Shared decision making is a collaborative process that involves patients and physiotherapists making health-related decisions together after discussing and considering several things:
- the available options for treatment;
- the benefits and harms of each treatment option; and
- the patient’s values, preferences and personal circumstances.
Shared decision making is therefore a means of translating evidence into practice and facilitating patient-centred care by helping patients to become more active in the process of making decisions about their healthcare management. Ideally, a shared decision incorporates the best available research evidence, the physiotherapist’s knowledge/expertise, and the patient’s values/preferences.
A recent Masterclass paper in the Brazilian Journal of Physical Therapy explains what physiotherapists need to know about the process of shared decision making.
The paper explains several reasons why shared decision making is important. It can result in higher patient and physiotherapist satisfaction. It acknowledges that both the physiotherapist’s perspective and the patient’s perspective are important, which can help to equalise any unequal power relationship in the clinical setting. It thereby facilitates good patient-therapist communication, enabling patients to make an evidence-informed decision. It also helps to promote realistic expectations and beliefs about interventions, how they can help and how much effect they are likely to have.

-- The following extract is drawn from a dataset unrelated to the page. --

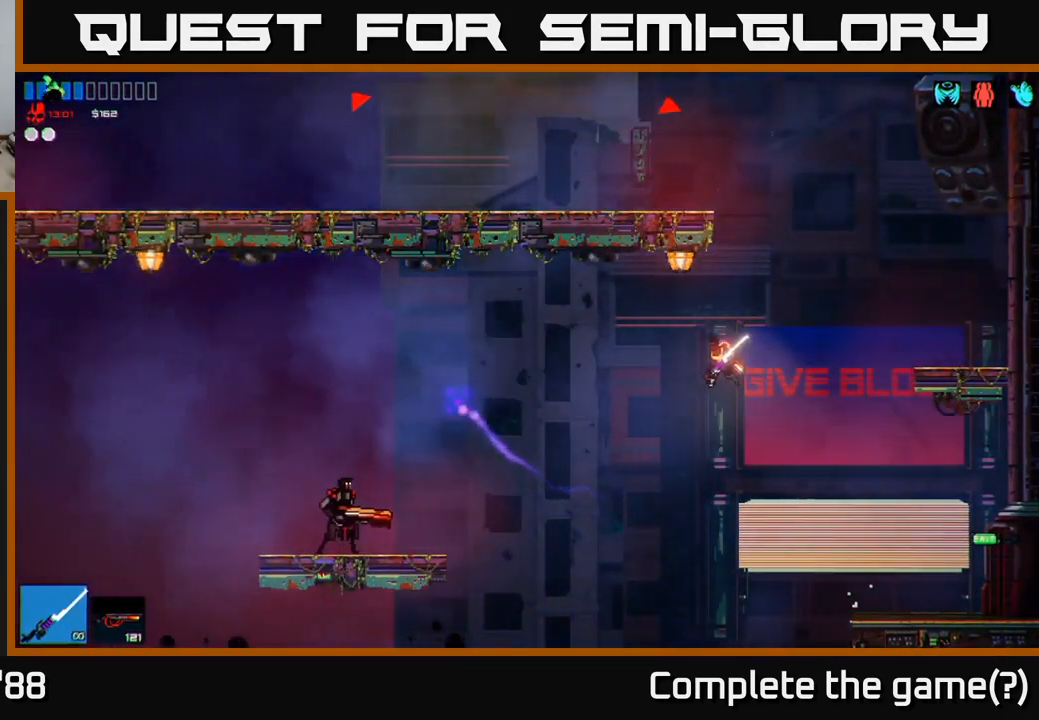
{"buttons": ["A"], "left_stick": "left", "right_stick": "down-left", "events": [[384, "A", "down"], [450, "right_stick", "down-left"]]}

The majority of patient healthcare complaints are due to ineffectual communication or receiving an inadequate amount of information to make an informed decision. Shared decision making works to mitigate this situation by facilitating good patient-therapist communication and enabling patients to make an evidence-informed decision.
A helpful section in the paper considers situations where shared decision making might be more or less appropriate. For example, it is not needed (and therefore less appropriate) in circumstances where there is one clearly superior treatment option. It is most relevant when there are two or more options with similar effectiveness but different costs or different types of benefit or harm). In such situations, there is a need for a value judgement – and the physiotherapist can assist the patient to arrive at that judgement by explaining the evidence in a comprehensible way and by using their experience and expertise to help the patient reason appropriately when considering how that information applies to their own situation.

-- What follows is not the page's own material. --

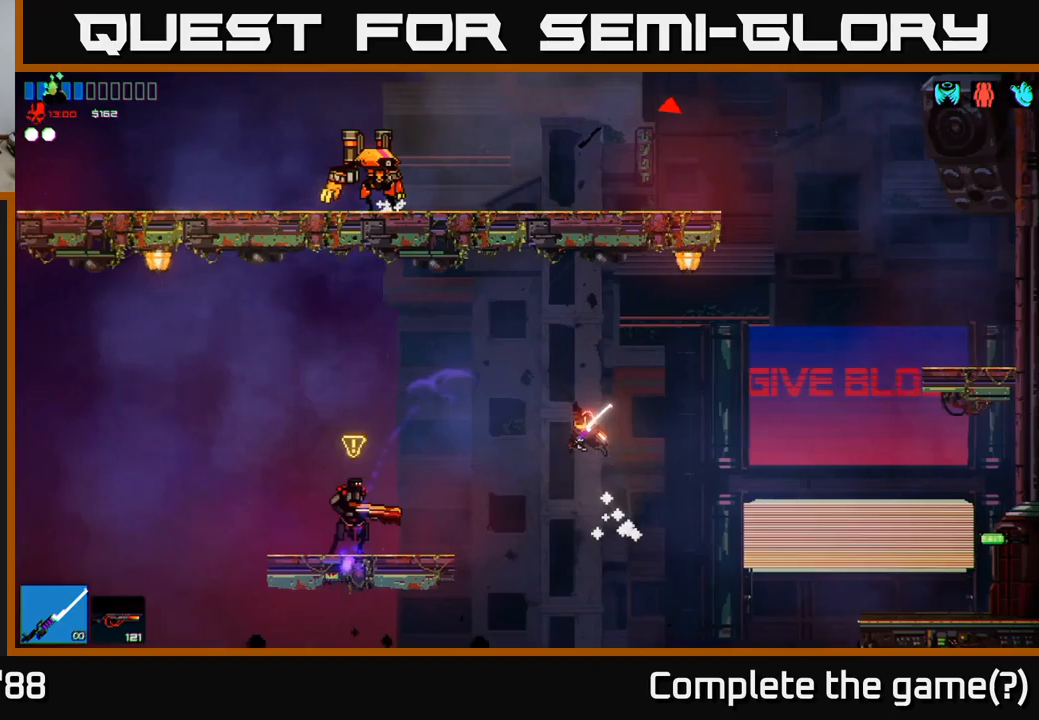
{"buttons": ["R2"], "left_stick": "left", "right_stick": "down-left", "events": [[200, "A", "up"], [483, "R2", "down"]]}
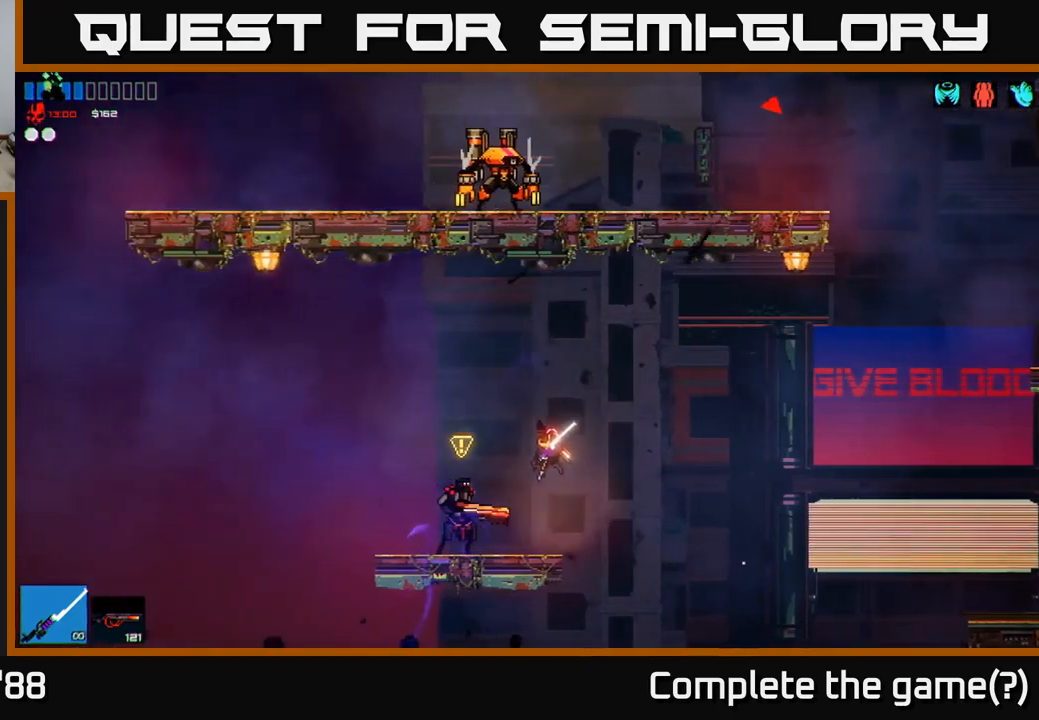
{"buttons": [], "left_stick": "center", "right_stick": "left", "events": [[100, "R2", "up"], [100, "right_stick", "left"], [383, "left_stick", "center"]]}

A flow diagram shows the key elements of the shared decision making process in a typical order in which they might occur. The authors point out, though, that it is often not a linear process and some elements may be revisited before the final decision is made.
The examples discussed above relate to shared decision making about treatments, but shared decision making also applies to screening procedures, diagnostic tests and prevention strategies. For example, the procedures involved in undergoing a diagnostic test may involve some risk of an adverse event, so patients may also benefit from the opportunity to discuss with their physiotherapist the evidence about the test’s performance, the importance of the information the test will provide, and the implications of the different possible test results before deciding whether to have a test. A nice aspect of the paper is that it is written to encompass all of these aspects of shared decision making.
The paper also reviews the evidence about physiotherapists’ use of shared decision making, available resources to facilitate shared decision making, and studies of interventions to increase use of shared decision making in physiotherapy.